There are three styles of benefits: standard, which include pensions and
holiday entitlement; flexible, which cover a multitude of offers; and voluntary
benefits, often used in partnership with the latter and involve third-party
providers offering services such as health care schemes.
Standard benefits can also include employee share plans, and despite fears
over the impact of IFRS, companies are still offering them with up to 40% of
those surveyed by the CIPD still providing such schemes.
Significantly, 39% of companies still offer final salary pensions, despite
the trend to switch to defined contribution to save cash. Only 23% provide
stakeholder pensions with significant employer contributions.
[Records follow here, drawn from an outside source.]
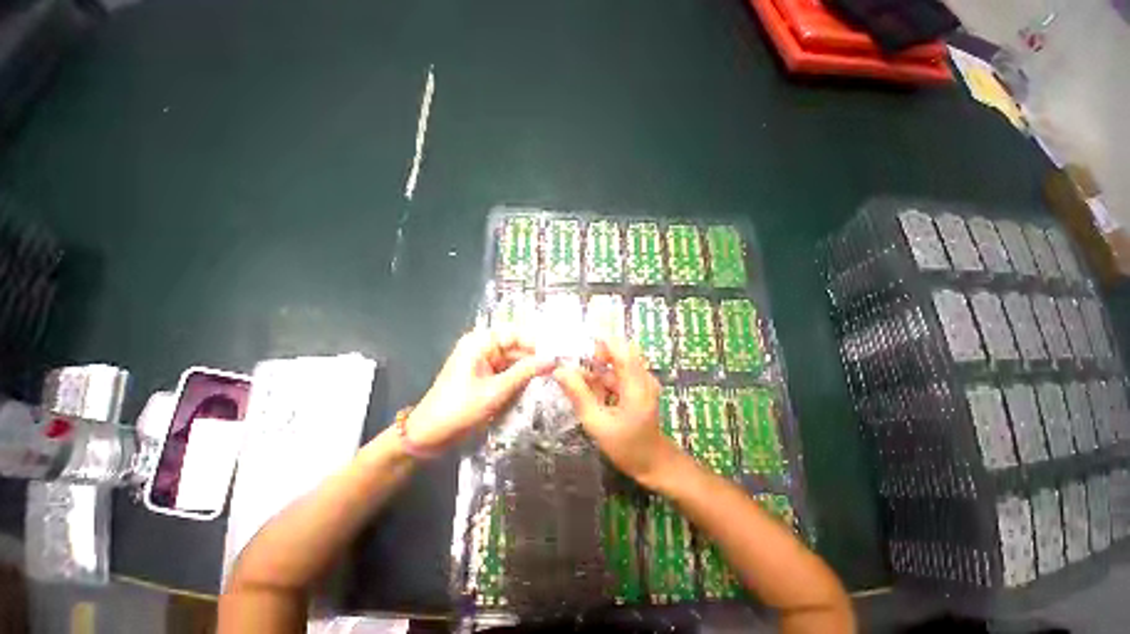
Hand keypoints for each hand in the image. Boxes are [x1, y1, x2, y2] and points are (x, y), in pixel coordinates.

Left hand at [404, 328, 554, 452]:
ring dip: (530, 373)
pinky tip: (538, 390)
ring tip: (557, 379)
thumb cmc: (459, 409)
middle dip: (537, 358)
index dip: (540, 342)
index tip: (564, 354)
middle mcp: (481, 348)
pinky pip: (506, 376)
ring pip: (513, 363)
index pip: (517, 333)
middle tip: (565, 369)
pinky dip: (519, 383)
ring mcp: (481, 365)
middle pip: (516, 347)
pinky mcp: (482, 381)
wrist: (431, 432)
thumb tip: (553, 359)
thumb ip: (525, 373)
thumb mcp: (496, 391)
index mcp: (479, 342)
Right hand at [553, 336, 682, 488]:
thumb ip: (579, 395)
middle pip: (618, 353)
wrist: (653, 464)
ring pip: (617, 365)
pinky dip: (604, 382)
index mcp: (636, 383)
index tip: (573, 349)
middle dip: (593, 357)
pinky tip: (589, 395)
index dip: (597, 343)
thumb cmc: (627, 447)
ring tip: (575, 383)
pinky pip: (620, 377)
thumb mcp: (597, 423)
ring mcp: (643, 384)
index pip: (619, 347)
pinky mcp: (640, 392)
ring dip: (596, 371)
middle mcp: (643, 377)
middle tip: (571, 369)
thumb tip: (559, 370)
The type of benefits that appear in existing flexible schemes include
bicycles, cars, dental insurance, discounted services, financial planning,
give-as-you-earn charitable contributions, home phone packages, pensions, life,
assurance and concierge benefits.
RSM Robson Rhodes, ranked number 11 in the Accountancy Age Top 50, offers its
staff private health care insurance. Permanent staff also benefit from personal
accident and business travel insurance providing dependents with three times the
There is also a death in service benefit scheme. Employees also have access
to a 24-hour helpline for support and counselling and a pension scheme in which
the company will also make contributions.
It also offers childcare vouchers and the opportunity to buy extra holidays
and a formal buddy scheme for workers and mentors for new starters.